TASK DESCRIPTION >>
Below are some records: retype them all exactly, but not the pictures.

DATA FOR PROCESSING >>
::::::
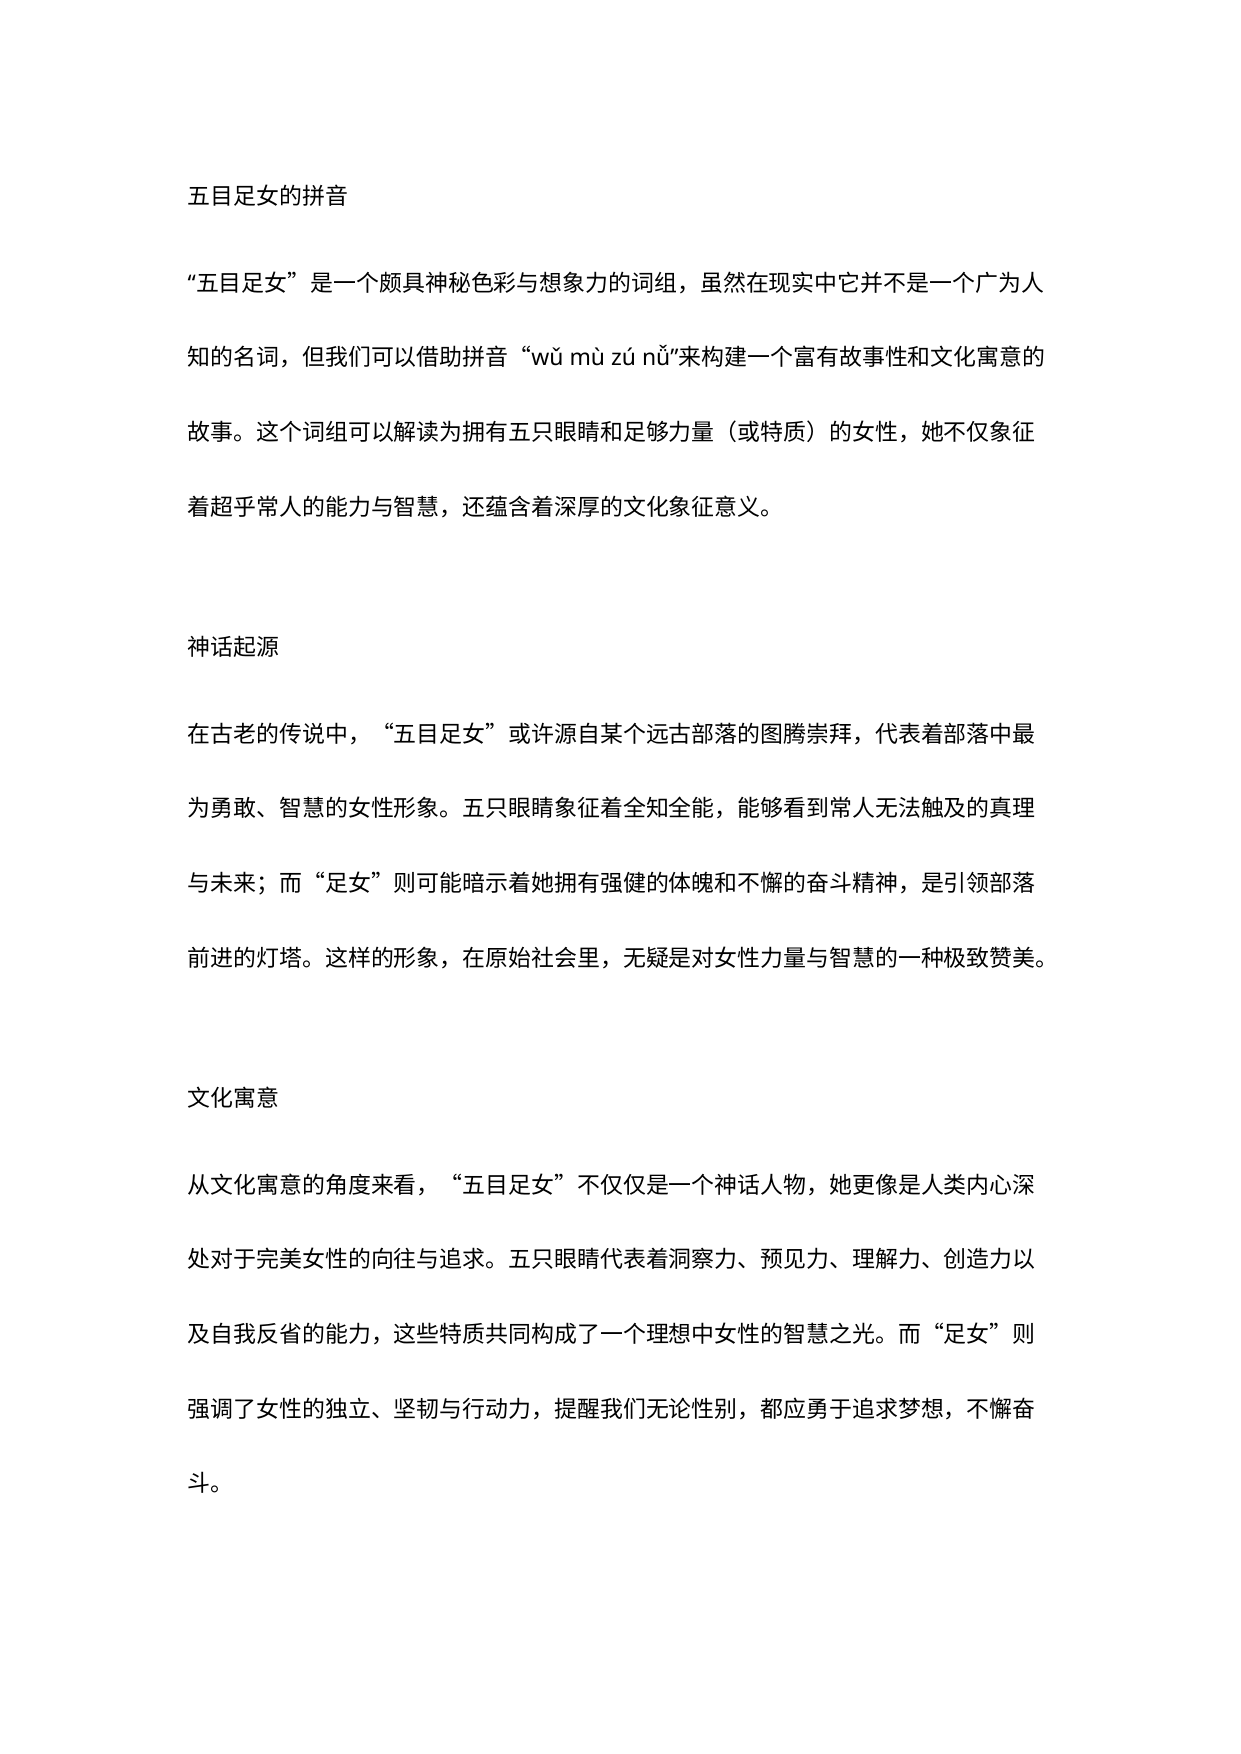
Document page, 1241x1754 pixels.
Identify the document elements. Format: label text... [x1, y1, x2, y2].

text 五目足女的拼音 [187, 162, 1053, 227]
text 在古老的传说中，“五目足女”或许源自某个远古部落的图腾崇拜，代表着部落中最为勇敢、智慧的女性形象。五只眼睛象征着全知全能，能够看到常人无法触及的真理与未来；而“足女”则可能暗示着她拥有强健的体魄和不懈的奋斗精神，是引领部落前进的灯塔。这样的形象，在原始社会里，无疑是对女性力量与智慧的一种极致赞美。 [187, 699, 1053, 989]
text 神话起源 [187, 613, 1053, 678]
text 文化寓意 [187, 1064, 1053, 1129]
text 从文化寓意的角度来看，“五目足女”不仅仅是一个神话人物，她更像是人类内心深处对于完美女性的向往与追求。五只眼睛代表着洞察力、预见力、理解力、创造力以及自我反省的能力，这些特质共同构成了一个理想中女性的智慧之光。而“足女”则强调了女性的独立、坚韧与行动力，提醒我们无论性别，都应勇于追求梦想，不懈奋斗。 [187, 1151, 1053, 1514]
text “五目足女”是一个颇具神秘色彩与想象力的词组，虽然在现实中它并不是一个广为人知的名词，但我们可以借助拼音“wǔ mù zú nǚ”来构建一个富有故事性和文化寓意的故事。这个词组可以解读为拥有五只眼睛和足够力量（或特质）的女性，她不仅象征着超乎常人的能力与智慧，还蕴含着深厚的文化象征意义。 [187, 248, 1053, 538]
::::::
RESPONSE >>
Document page, 1241x1754 pixels.
Identify the document elements. Format: label text... [x1, y1, x2, y2].

text 五目足女的拼音 [187, 162, 1053, 227]
text 在古老的传说中，“五目足女”或许源自某个远古部落的图腾崇拜，代表着部落中最为勇敢、智慧的女性形象。五只眼睛象征着全知全能，能够看到常人无法触及的真理与未来；而“足女”则可能暗示着她拥有强健的体魄和不懈的奋斗精神，是引领部落前进的灯塔。这样的形象，在原始社会里，无疑是对女性力量与智慧的一种极致赞美。 [187, 699, 1053, 989]
text 神话起源 [187, 613, 1053, 678]
text 文化寓意 [187, 1064, 1053, 1129]
text 从文化寓意的角度来看，“五目足女”不仅仅是一个神话人物，她更像是人类内心深处对于完美女性的向往与追求。五只眼睛代表着洞察力、预见力、理解力、创造力以及自我反省的能力，这些特质共同构成了一个理想中女性的智慧之光。而“足女”则强调了女性的独立、坚韧与行动力，提醒我们无论性别，都应勇于追求梦想，不懈奋斗。 [187, 1151, 1053, 1514]
text “五目足女”是一个颇具神秘色彩与想象力的词组，虽然在现实中它并不是一个广为人知的名词，但我们可以借助拼音“wǔ mù zú nǚ”来构建一个富有故事性和文化寓意的故事。这个词组可以解读为拥有五只眼睛和足够力量（或特质）的女性，她不仅象征着超乎常人的能力与智慧，还蕴含着深厚的文化象征意义。 [187, 248, 1053, 538]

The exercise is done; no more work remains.